The concentration of target molecules is determined by the amount of electrical charges carried. The TFT detects charges and converts them to the drain current for readout. In our device, the bottom gate (see Figure ) provides bias voltage and regulates the operating drain current in the saturation region. It also acts as a reference electrode for the transistor sensor. As schematically shown in Figure , with the diffusion of target molecules in the microfluidic channel, the negative electrical charges carried by the molecules will be sensed in the ROI and deplete electrons in the TFT channel through the Au wire. The drain current will be changed correspondingly.

In this work, the biomolecules, NADH, NAD+, OAA, and MDH, were diluted in 0.01 × PBS (pH = 7.4) to obtaine the desired concentration. The drain–source voltage, VDS, of 5 V and the bottom gate–source voltage, VGS, of 10 V, were provided to the TFT during measurement.
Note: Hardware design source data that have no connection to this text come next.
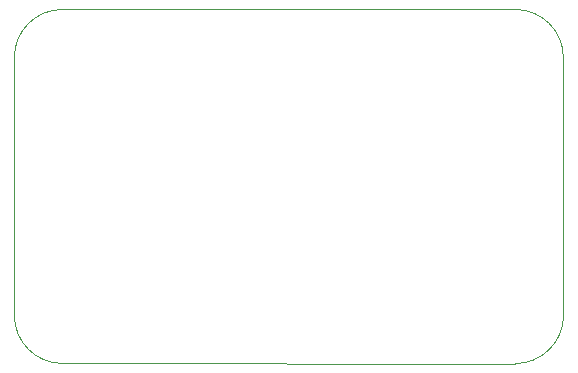
<source format=gm1>
G04 #@! TF.GenerationSoftware,KiCad,Pcbnew,(6.0.7)*
G04 #@! TF.CreationDate,2023-04-22T03:18:15-05:00*
G04 #@! TF.ProjectId,CCD_Board,4343445f-426f-4617-9264-2e6b69636164,rev?*
G04 #@! TF.SameCoordinates,Original*
G04 #@! TF.FileFunction,Profile,NP*
%FSLAX46Y46*%
G04 Gerber Fmt 4.6, Leading zero omitted, Abs format (unit mm)*
G04 Created by KiCad (PCBNEW (6.0.7)) date 2023-04-22 03:18:15*
%MOMM*%
%LPD*%
G01*
G04 APERTURE LIST*
G04 #@! TA.AperFunction,Profile*
%ADD10C,0.100000*%
G04 #@! TD*
G04 APERTURE END LIST*
D10*
X131825999Y-75946000D02*
X131826000Y-53848000D01*
X85344000Y-75692000D02*
G75*
G03*
X89408000Y-79756000I4064000J0D01*
G01*
X131826000Y-53848000D02*
G75*
G03*
X127762000Y-49784000I-4064000J0D01*
G01*
X127762000Y-79763929D02*
G75*
G03*
X131825999Y-75946000I0J4071929D01*
G01*
X127762000Y-79763929D02*
X89408000Y-79756000D01*
X85344000Y-75692000D02*
X85344000Y-53848000D01*
X89408000Y-49784000D02*
X127762000Y-49784000D01*
X89408000Y-49784000D02*
G75*
G03*
X85344000Y-53848000I0J-4064000D01*
G01*
M02*

</source>
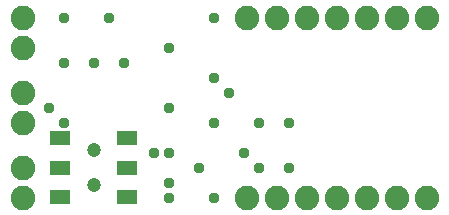
<source format=gbr>
G04 EAGLE Gerber RS-274X export*
G75*
%MOMM*%
%FSLAX34Y34*%
%LPD*%
%INSoldermask Bottom*%
%IPPOS*%
%AMOC8*
5,1,8,0,0,1.08239X$1,22.5*%
G01*
%ADD10C,2.082800*%
%ADD11R,1.703200X1.203200*%
%ADD12C,1.203200*%
%ADD13C,0.959600*%


D10*
X370840Y203200D03*
X345440Y203200D03*
X320040Y203200D03*
X294640Y203200D03*
X269240Y203200D03*
X243840Y203200D03*
X218440Y203200D03*
X370840Y50800D03*
X345440Y50800D03*
X320040Y50800D03*
X294640Y50800D03*
X269240Y50800D03*
X243840Y50800D03*
X218440Y50800D03*
X29210Y139700D03*
X29210Y114300D03*
X29210Y76200D03*
X29210Y50800D03*
D11*
X116900Y51200D03*
X116900Y76200D03*
X116900Y101200D03*
X60900Y101200D03*
X60900Y76200D03*
X60900Y51200D03*
D12*
X88900Y91200D03*
X88900Y61200D03*
D10*
X29210Y203200D03*
X29210Y177800D03*
D13*
X190500Y203200D03*
X190500Y152400D03*
X101600Y203200D03*
X190500Y50800D03*
X152400Y63500D03*
X63500Y203200D03*
X50800Y127000D03*
X152400Y127000D03*
X190500Y114300D03*
X63500Y165100D03*
X152400Y50800D03*
X254000Y76200D03*
X254000Y114300D03*
X152400Y88900D03*
X215900Y88900D03*
X114300Y165100D03*
X203200Y139700D03*
X177800Y76200D03*
X228600Y76200D03*
X228600Y114300D03*
X88900Y165100D03*
X139700Y88900D03*
X63500Y114300D03*
X152400Y177800D03*
M02*

</source>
The sample rate is 10 s. Since the whole experimental setup is sensitive to the static charges in the environment and the TFT current can be perturbed during the solution injection to the microfluidic channel, before characterizing biochemical reactions, we conducted two types of test runs to understand the stress behavior of the TFT device and the interference on drain current when the solution was injected. First, with the microfluidic channel prefilled with only PBS (without any target molecules), the transient TFT current was recorded. Second, the drain current response of injecting only the buffer (0.01 × PBS) (without any target molecules) to the microfluidic channel prefilled with 14 μL of the buffer was analyzed.

To characterize biochemical reactions, we first calibrated current responses of pure NADH and NAD+ solutions. The concentrations of NADH and NAD+ selected in this work are 10, 3.33, 1, and 0.33 mM. The transient drain current profiles were fitted following the diffusion equation to correlate the concentration of the target analyte with the current change. Second, the reaction kinetics of NADH and OAA was investigated by monitoring the diffusion behavior of the mixture. We then determined the amount of NADH molecules converted to NAD+ so that the equilibrium constant of the bioreaction was derived.

Conclusions

In this work, a molecular diffusion model was demonstrated to extract parameters of the biochemical reaction without labeling and forehanded protein immobilization. Using the reaction between NADH and OAA with the catalyst MDH as an example, correlation between the diffusion model and the time-domain drain current profile of biomaterials was established so that the function for determining reactants and products can be derived. The ratio of NAD+ to NADH and the equilibrium constant, Keq, (8.06 ± 0.61) × 104, are comparable to other approaches in the literature. Our method avoids determining the molecular concentration based solely on the absolute current variation as in the previous works. Thus, more reliable results that mitigate background instabilities can be obtained. Since the microfluidic channels and TFTs were fabricated based on the semiconductor process procedure, the determination of biochemical characteristics of various solutions using our method can be conducted in a parallel manner. Our sensors have the potential to be applied to the pharmaceutical industry which requires high-throughput measurements.